April 10, 2012

Environmental Peacebuilding on the World’s Highest Battlefield: A Pragmatic Approach to Security

Saleem Ali of the University of Vermont and author of Treasures of the Earth: Need, Greed and a Sustainable Future had a terrific piece in National Geographic Magazine on April 7 exploring the opportunities to transform the Siachen Glacier – the world’s highest battlefield – into an environmental peace park that could pay significant dividends for stability between Pakistan and India. Here is an excerpt of his article:

The death of over a hundred Pakistani soldiers due to an avalanche on April 7 has brought forth the forgotten frozen frontiers of Siachen in the news cycle. This is the world’s highest battlefield where more die of hypothermia than of battle wounds and yet no end is in sight for this senseless conflict. Seven years ago, I wrote an article for India’s Sanctuary Asia magazine on how to quell this conflict using ecological approaches. This was a very practical solution modeled after the Antarctic treaty, which erstwhile adversaries such as the United States and the Soviet Union signed at the height of the Cold War. As the world’s longest non-polar glacier, Siachen has particular importance for science and since this region is not habitable by humans, there is little value in terms of useful real-estate. In the age of military drones and cyber warfare, coupled with a massive nuclear deterrent, the strategic value of Siachen is also very limited. This is the most hostile border to cross and is clearly not on the priority list for terrorist infiltration! Contrary to popular opinion in both India and Pakistan, incursions such as the Kargil episode also have no connection to strategic advantage over Siachen. Even if troop deployments now extend across the full range, such deployments are malleable and the cooperative monitoring system proposed in various peace plans could easily assuage concerns of security on both sides.

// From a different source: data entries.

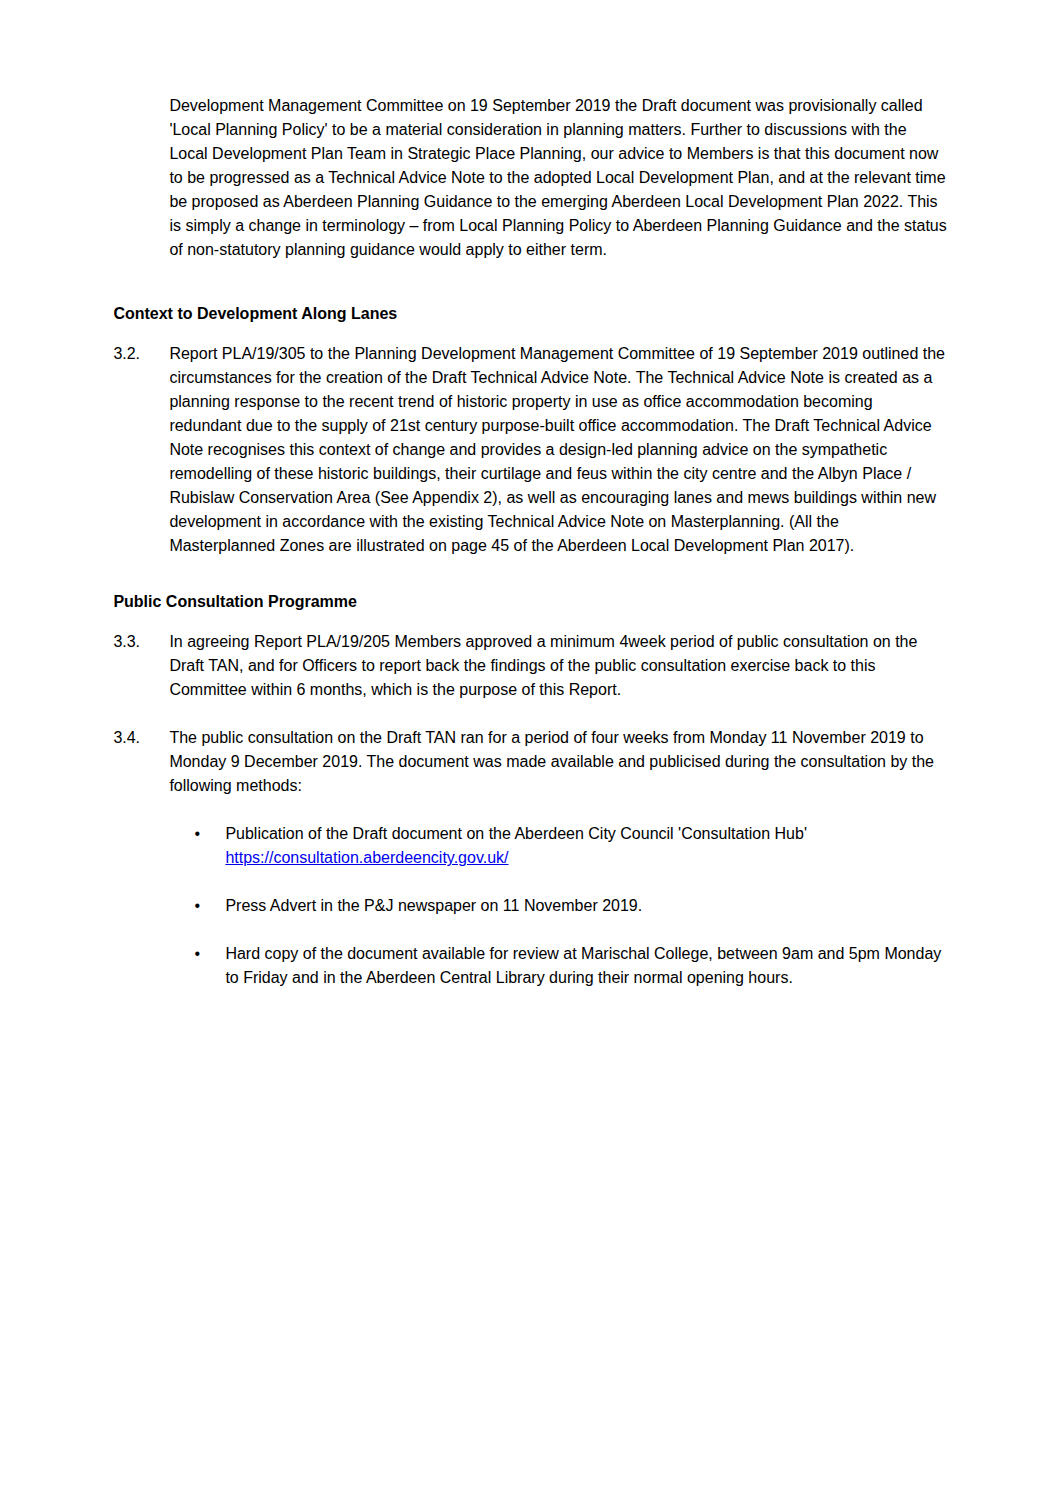Development Management Committee on 19 September 2019 the Draft document was provisionally called 'Local Planning Policy' to be a material consideration in planning matters. Further to discussions with the Local Development Plan Team in Strategic Place Planning, our advice to Members is that this document now to be progressed as a Technical Advice Note to the adopted Local Development Plan, and at the relevant time be proposed as Aberdeen Planning Guidance to the emerging Aberdeen Local Development Plan 2022. This is simply a change in terminology – from Local Planning Policy to Aberdeen Planning Guidance and the status of non-statutory planning guidance would apply to either term.
Context to Development Along Lanes
3.2.
Report PLA/19/305 to the Planning Development Management Committee of 19 September 2019 outlined the circumstances for the creation of the Draft Technical Advice Note. The Technical Advice Note is created as a planning response to the recent trend of historic property in use as office accommodation becoming redundant due to the supply of 21st century purpose-built office accommodation. The Draft Technical Advice Note recognises this context of change and provides a design-led planning advice on the sympathetic remodelling of these historic buildings, their curtilage and feus within the city centre and the Albyn Place / Rubislaw Conservation Area (See Appendix 2), as well as encouraging lanes and mews buildings within new development in accordance with the existing Technical Advice Note on Masterplanning. (All the Masterplanned Zones are illustrated on page 45 of the Aberdeen Local Development Plan 2017).
Public Consultation Programme
3.3.
In agreeing Report PLA/19/205 Members approved a minimum 4week period of public consultation on the Draft TAN, and for Officers to report back the findings of the public consultation exercise back to this Committee within 6 months, which is the purpose of this Report.
3.4.
The public consultation on the Draft TAN ran for a period of four weeks from Monday 11 November 2019 to Monday 9 December 2019. The document was made available and publicised during the consultation by the following methods:
• Publication of the Draft document on the Aberdeen City Council 'Consultation Hub'
https://consultation.aberdeencity.gov.uk/
• Press Advert in the P&J newspaper on 11 November 2019.
• Hard copy of the document available for review at Marischal College, between 9am and 5pm Monday to Friday and in the Aberdeen Central Library during their normal opening hours.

Despite the merits of transforming the Siachen Glacier into a peace park, the efforts have stalled in recent years. As Ali notes, because the Siachen Glacier is under India’s control, progress toward developing the region into a peace park will have to come from India and will require political will from India’s leadership to move forward. “Technology now exists for monitoring any potential violations of treaties and accords signed to resolve this dispute through remote sensing and so having troops physically on the ground is also utterly unnecessary,” Ali writes:

The only people who would genuinely like to visit Siachen are environmental scientists and mountaineers. Creating a zone of visitation from both sides of the border to the Siachen region for scientists and mountaineers and equally sharing any economic revenues from such activity would be a means of operationalizing the resolution of the conflict. Similar to the Antarctic treaty, neither side would relinquish their claims of sovereignty to the area but would place all such claims in abeyance for the higher purpose of science.

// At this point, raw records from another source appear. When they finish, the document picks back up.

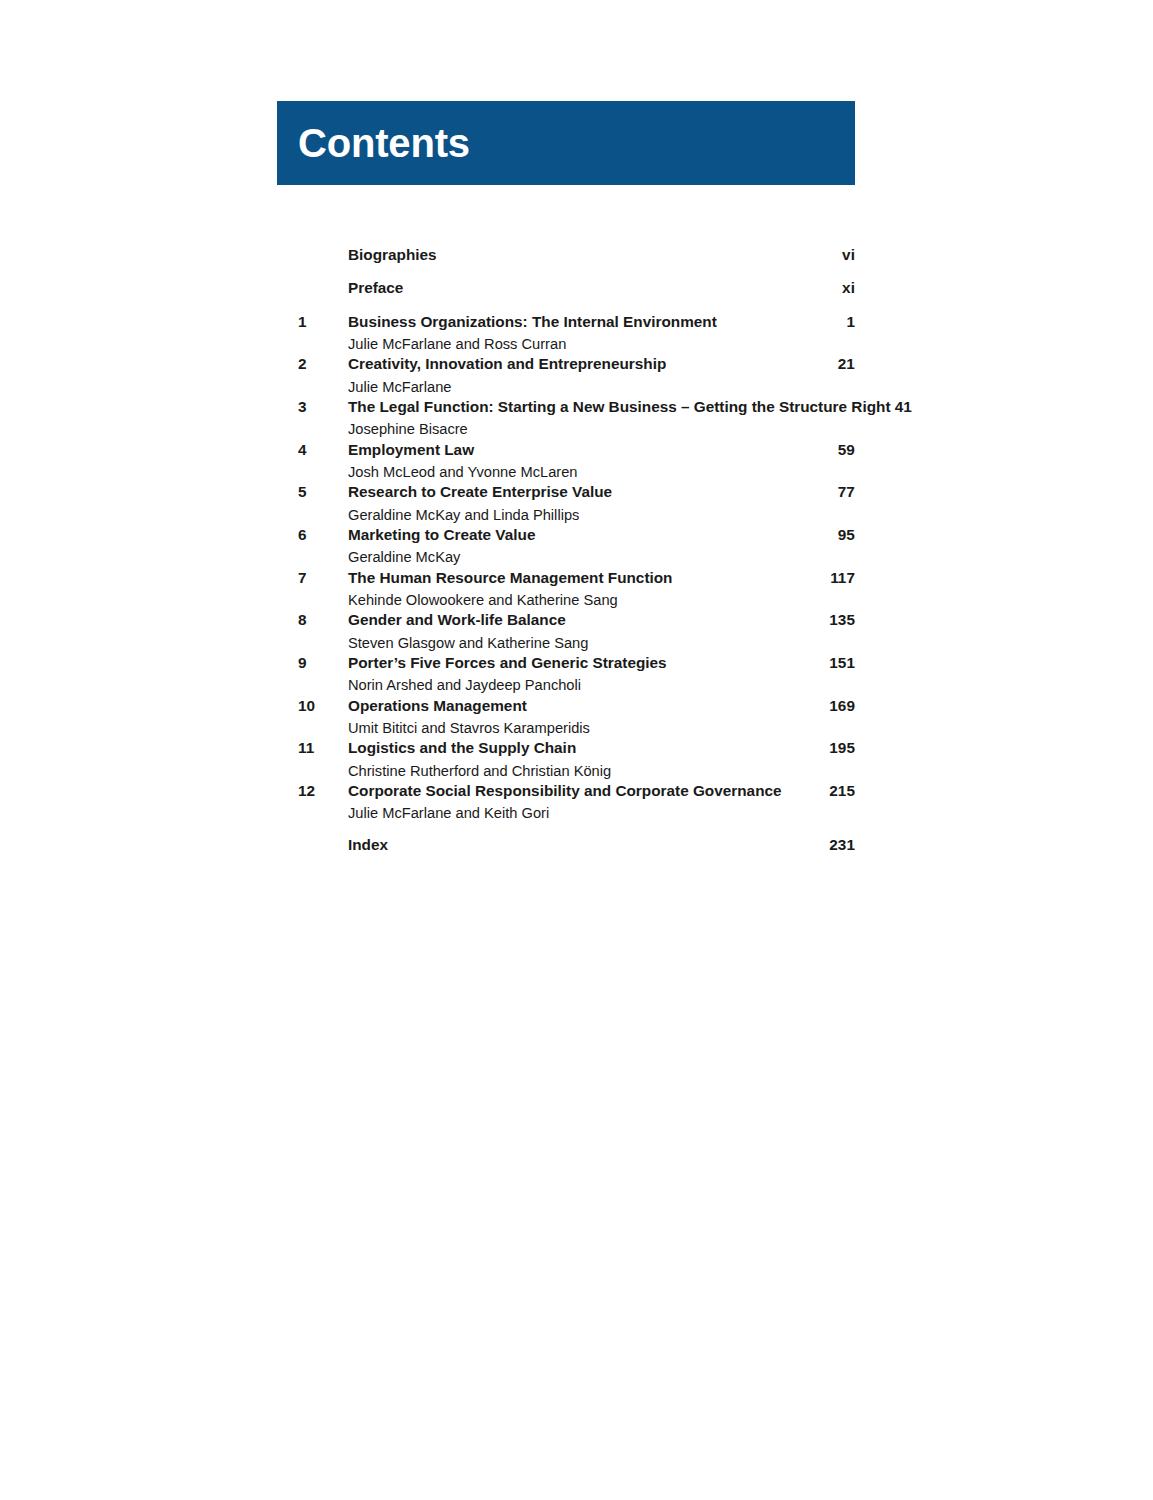Contents
| | Biographies | vi |
| | Preface | xi |
| 1 | Business Organizations: The Internal Environment Julie McFarlane and Ross Curran | 1 |
| 2 | Creativity, Innovation and Entrepreneurship Julie McFarlane | 21 |
| 3 | The Legal Function: Starting a New Business – Getting the Structure Right 41 Josephine Bisacre | |
| 4 | Employment Law Josh McLeod and Yvonne McLaren | 59 |
| 5 | Research to Create Enterprise Value Geraldine McKay and Linda Phillips | 77 |
| 6 | Marketing to Create Value Geraldine McKay | 95 |
| 7 | The Human Resource Management Function Kehinde Olowookere and Katherine Sang | 117 |
| 8 | Gender and Work-life Balance Steven Glasgow and Katherine Sang | 135 |
| 9 | Porter’s Five Forces and Generic Strategies Norin Arshed and Jaydeep Pancholi | 151 |
| 10 | Operations Management Umit Bititci and Stavros Karamperidis | 169 |
| 11 | Logistics and the Supply Chain Christine Rutherford and Christian König | 195 |
| 12 | Corporate Social Responsibility and Corporate Governance Julie McFarlane and Keith Gori | 215 |
| | Index | 231 |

Ali’s ecological approach to peace is part of a broader field of study on the role of environmental cooperation as a means to foster broader security and stability goals. Geoff Dabelko of the Woodrow Wilson International Center for Scholars has been a pioneer on this research front, and he and I have explored the merits of military-to-military cooperation on the environment to promote peacebuilding and security. Of course, environmental peacebuilding is not an endeavor reserved for just military institutions. Rather, governments as a whole should look at how the range of national security and foreign policy institutions can integrate environmental cooperation into their agenda to promote broader peace and security goals. Efforts like those described by Ali could bring a modicum of stability to regions of the world trapped in decades-long territorial disputes. U.S. security and foreign policy makers should take note of these pragmatic approaches to enhance peace and security.